Nelson Calandra – O ministro conhece da via crucies da justiça e quando chega agora a corregedor nacional de justiça ele o faz com sensibilidade de juiz. Ele quer, por uma questão de inteligência, que as corregedorias façam o seu papel e se não fizerem, ele o fará no lugar delas. Nunca vi algo de uma clareza tão evidente como essa.
MidiaJur – Em decorrência da atuação da corregedoria do CNJ, na semana passada o Supremo aposentou 10 magistrados do Estado. Como o senhor analisa esse caso específico?
Nelson Calandra – A aposentadoria compulsória é uma pena capital para um magistrado. É como você botar um oficial general diante da tropa e arrancar dele as divisas. De sorte que é uma pena que é reservada para casos de extrema gravidade. Quando o magistrado se conduz mal no julgamento de pessoas e pelo que me consta, esses que foram aposentados o erro deles encontrasse vinculado até então por terem pagado antecipadamente algum valor que era devido a eles próprios. De sorte que para isso existe o mérito, a repressão, existe a disponibilidade, a possibilidade de ordenar para que reponha aquilo que seja pago por antecipação. Não é preciso decapitar juízes para repor a ordem dentro do Poder Judiciário.

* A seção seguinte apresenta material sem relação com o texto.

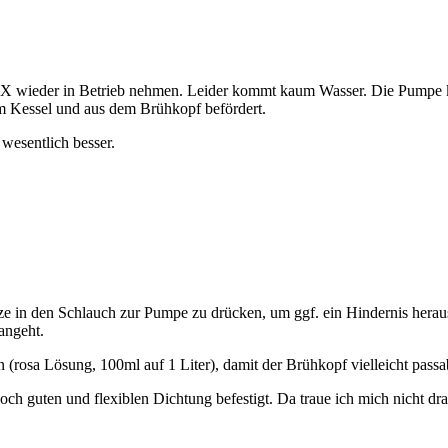
5X wieder in Betrieb nehmen. Leider kommt kaum Wasser. Die Pumpe k
um Kessel und aus dem Brühkopf befördert.
wesentlich besser.
tze in den Schlauch zur Pumpe zu drücken, um ggf. ein Hindernis hera
angeht.
rosa Lösung, 100ml auf 1 Liter), damit der Brühkopf vielleicht passa
och guten und flexiblen Dichtung befestigt. Da traue ich mich nicht dr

Acho que se ocorreu foi um erro financeiro, como que a gente repõe e para o povo como isso acontece? Repondo os valores e ressarcindo os cofres públicos, porque aquele dinheiro que foi pago antecipadamente pode fazer falta para outros objetivos dentro do próprio tribunal. Então se repõe e corrige o que tem que corrigir e se não há outra falta a eles imputadas então não tem o porquê aposentá-los compulsoriamente. Mas, de qualquer modo, a última palavra estará com o Supremo que ainda vai analisar o mérito. Vou me reunir com o relator do processo para pedir a ele que julgue logo o processo, porque o presidente do Tribunal Rubens de Oliveira não pode ficar com 10 vacâncias na carreira sem saber se pode tocar adiante. Mas, me parece mesmo um exagero de punição. O caminho certo não é decapitando juízes que você faz o corpo da Justiça voltar a respirar e funcionar corretamente.
MidiaJur – Então o senhor acredita que o certo seria que caso fosse comprovado mesmo o desvio que eles façam o ressarcimento dos valores e continuem na magistratura?
Nelson Calandra – A pena é trabalhar, não é ficar em casa sem fazer nada.